Restate word for word the section of the entries that opens at the line containing "Anmeldung als Spielleiter" and closes at the line containing "Ausflugsziele", both lines kept, pictures dropped.

→ **Page-level text extractions**
++++++++++
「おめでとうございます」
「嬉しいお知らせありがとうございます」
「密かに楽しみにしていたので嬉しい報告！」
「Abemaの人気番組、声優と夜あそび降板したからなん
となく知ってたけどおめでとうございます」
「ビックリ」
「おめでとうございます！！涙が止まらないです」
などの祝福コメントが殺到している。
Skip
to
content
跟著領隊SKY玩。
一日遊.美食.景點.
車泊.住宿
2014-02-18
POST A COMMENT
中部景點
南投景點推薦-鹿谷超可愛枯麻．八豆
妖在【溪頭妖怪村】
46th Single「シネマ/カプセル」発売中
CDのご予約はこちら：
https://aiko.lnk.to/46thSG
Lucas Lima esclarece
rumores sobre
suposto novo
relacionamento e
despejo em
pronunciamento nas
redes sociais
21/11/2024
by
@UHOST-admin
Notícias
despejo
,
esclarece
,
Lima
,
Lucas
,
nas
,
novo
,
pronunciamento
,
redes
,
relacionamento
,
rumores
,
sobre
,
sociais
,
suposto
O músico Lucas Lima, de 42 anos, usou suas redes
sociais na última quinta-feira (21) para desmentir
++++++++++
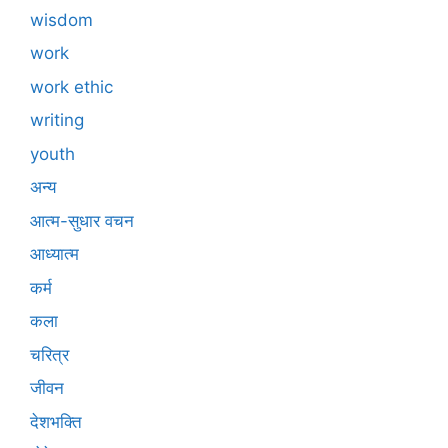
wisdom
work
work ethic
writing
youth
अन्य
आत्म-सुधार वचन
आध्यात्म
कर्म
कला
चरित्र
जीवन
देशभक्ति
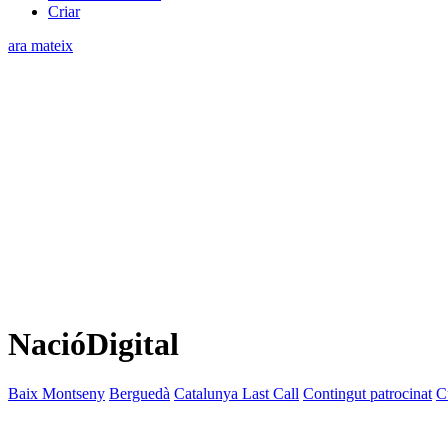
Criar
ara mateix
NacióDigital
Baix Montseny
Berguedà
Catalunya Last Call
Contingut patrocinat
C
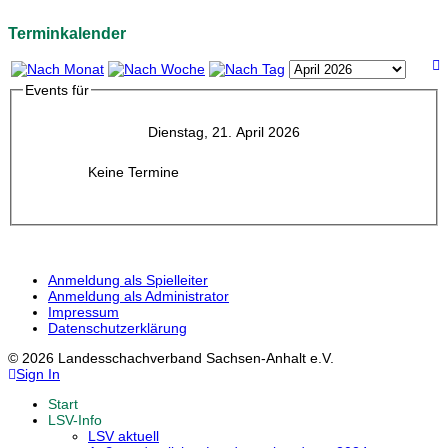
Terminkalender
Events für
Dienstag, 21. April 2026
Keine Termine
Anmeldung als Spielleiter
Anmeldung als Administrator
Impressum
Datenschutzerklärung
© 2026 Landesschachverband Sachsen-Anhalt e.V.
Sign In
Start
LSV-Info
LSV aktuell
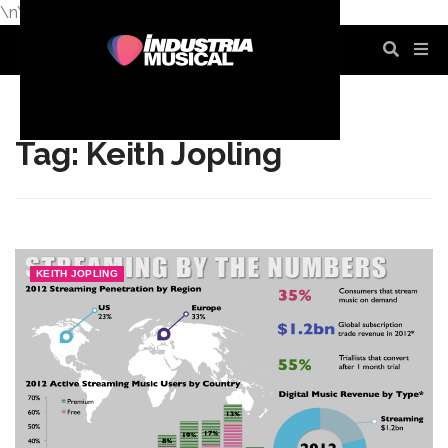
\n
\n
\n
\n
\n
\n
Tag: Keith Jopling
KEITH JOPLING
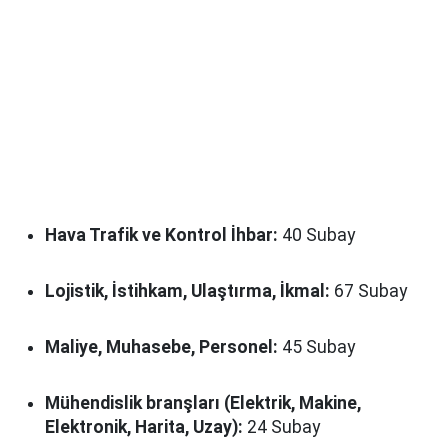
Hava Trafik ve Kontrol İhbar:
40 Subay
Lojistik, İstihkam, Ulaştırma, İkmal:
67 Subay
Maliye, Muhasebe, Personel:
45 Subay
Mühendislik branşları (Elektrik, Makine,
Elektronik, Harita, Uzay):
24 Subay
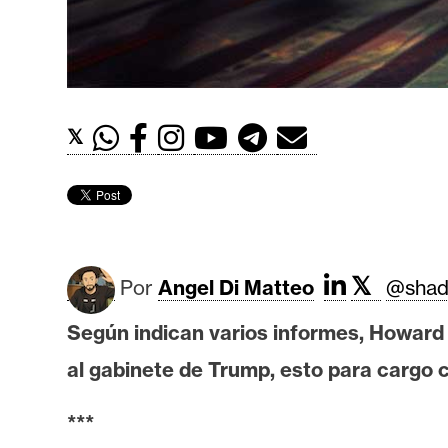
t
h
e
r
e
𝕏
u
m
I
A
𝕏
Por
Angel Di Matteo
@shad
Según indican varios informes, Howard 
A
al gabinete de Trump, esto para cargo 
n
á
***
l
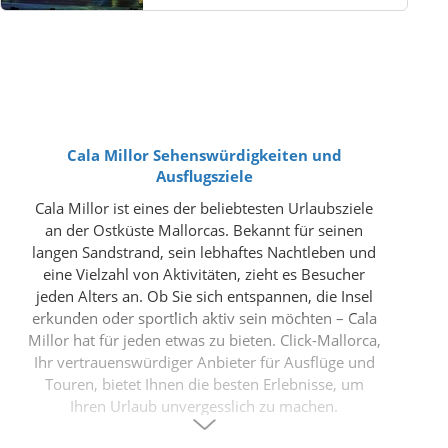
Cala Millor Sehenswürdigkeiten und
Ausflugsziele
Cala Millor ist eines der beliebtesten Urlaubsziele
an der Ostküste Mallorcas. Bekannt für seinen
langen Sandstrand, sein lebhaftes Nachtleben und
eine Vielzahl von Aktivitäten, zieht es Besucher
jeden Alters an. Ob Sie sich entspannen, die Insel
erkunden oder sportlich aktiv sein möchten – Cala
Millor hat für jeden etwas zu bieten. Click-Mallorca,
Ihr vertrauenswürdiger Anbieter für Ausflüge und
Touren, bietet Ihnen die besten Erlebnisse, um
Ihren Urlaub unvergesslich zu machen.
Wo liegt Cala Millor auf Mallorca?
++++++++++
→ **ANSWER FOR THE TASK**
Anmeldung als Spielleiter
Anmeldung als Administrator
Impressum
Datenschutzerklärung
© 2026 Landesschachverband Sachsen-Anhalt e.V.
Sign In
Start
LSV-Info
LSV aktuell
\n
\n
\n
\n
\n
\n
Tag: Keith Jopling
KEITH JOPLING
Hava Trafik ve Kontrol İhbar:
40 Subay
Lojistik, İstihkam, Ulaştırma, İkmal:
67 Subay
Maliye, Muhasebe, Personel:
45 Subay
Mühendislik branşları (Elektrik, Makine,
Elektronik, Harita, Uzay):
24 Subay
t
h
e
r
e
𝕏
u
m
I
A
𝕏
Por
Angel Di Matteo
@shad
Según indican varios informes, Howard 
A
al gabinete de Trump, esto para cargo 
n
á
***
l
Cala Millor Sehenswürdigkeiten und
Ausflugsziele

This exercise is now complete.